If she had to see something, why couldn’t she see something useful, like the best job to apply for, the right answer to a test question, or hey, how about those elusive lottery numbers? What she was seeing and passing along to the voice wasn’t meaningful or good. It was horrifying and dangerous, something that should be left alone to happen the way it was meant to. When a person messed with stuff he shouldn’, he ended up with appalling developments, like what had happened with that murderer, Glenn Klinger. That wasn’t Casey’s fault, it was hers, and any way she tried to justify it—she hadn’t known what would happen, Vance’s life was in danger, whatever—didn’t change that a whole bunch of people were dead and she was not a single inch closer to getting her husband back.
There was a stack of unopened mail on the coffee table and Gina flipped through the envelopes without really seeing them, just to have something to do with her hands. One envelope was from Harold Washington College, where she’d taken five or six courses over the last two years, with the vague idea of finally getting a degree. Because she’d managed to keep her GPA high, once or twice a year she got a form letter inviting her to join the honor society. Form letter applied only to the contents—every letter was personally signed by the president of the honor society, the envelope individually printed.
She stared at her own name on the front of the envelope. Only once, back when the visions had first started, had she attempted to see something on herself. It had been a failure then, but should she try it now? And if she did see something, would it help or hurt?
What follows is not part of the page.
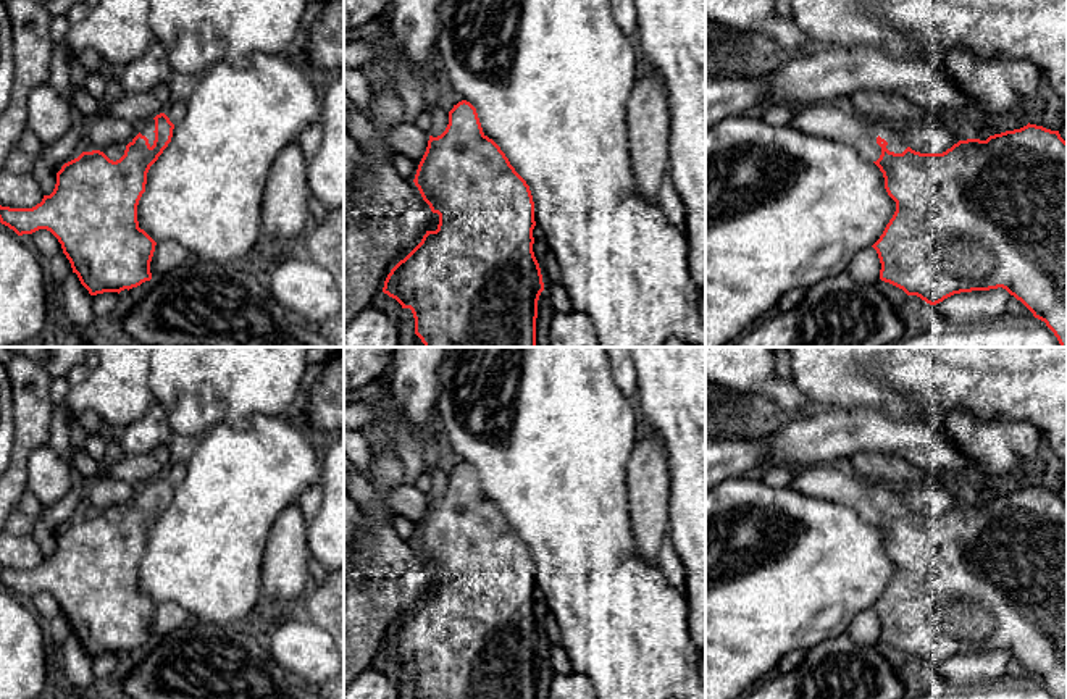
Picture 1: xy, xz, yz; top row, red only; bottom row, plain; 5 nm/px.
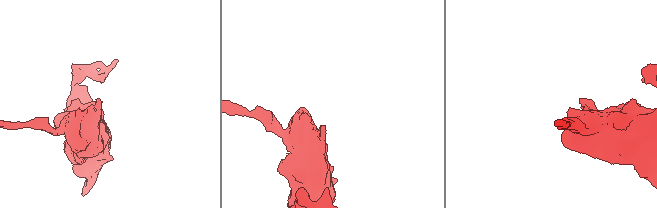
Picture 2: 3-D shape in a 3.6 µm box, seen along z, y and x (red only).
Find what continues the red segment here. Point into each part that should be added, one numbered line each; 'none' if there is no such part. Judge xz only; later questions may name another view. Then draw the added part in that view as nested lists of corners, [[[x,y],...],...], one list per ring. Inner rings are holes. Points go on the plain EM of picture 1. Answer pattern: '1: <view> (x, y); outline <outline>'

Her forefinger seemed to move of its own will, sliding over the surface of the cream-colored paper. She hesitated just before the pad of her finger touched ink, but something in her subconscious stepped in and seemed to shove her hand forward, as if her mind had finally just had enough of this waiting game. Her hand jerked—
Nothing.
No vision, no twinge, not a damned thing.
Gina tossed the envelope back onto the coffee table in disgust, then rubbed her hands together nervously. She’d been doing that so much lately that her knuckles were cracked and raw, but she never remembered to put lotion on them even though she had a bottle of Jergens in the bathroom. She should do it now, while she was thinking of it, but . . . whatever. Her gaze went back to the mail and she picked up the stack again and dug through it until she found what she was looking for. A week before they’d decided to elope in Las Vegas at the end of August, she and Vance had gone to a travel agent and talked to a representative about a cruise wedding. The numbers had gotten real high, real fast, and they had told the woman it was out of their league. Insisting she could get
the cost down to something more reasonable and citing sales coming up in September, she’d talked them into leaving their names. She had no way of knowing they’d surrendered to impulse the next weekend, and so here, apparently, was the cruise sale she’d promised.
Gina fingered the edge of the envelope—that’s how she handled almost every pece of paper—and felt her heart begin to pound. Vance’s name was on it, right below hers. The postmark read the day before yesterday, from the Clark Street station in Lincoln Park. The woman’s name wasn’t on the outside envelope, just the name and return address of the travel agency.
She placed the envelope on her knees and stared at it, terrified. Could it . . . would it, tell her what she wanted to know? Did she want to know that much? She wasn’t sure, because she wasn’t so brainless that she didn’t realize the dangers of trying something like this. That, perhaps, was why she had blocked out even thinking about it before now.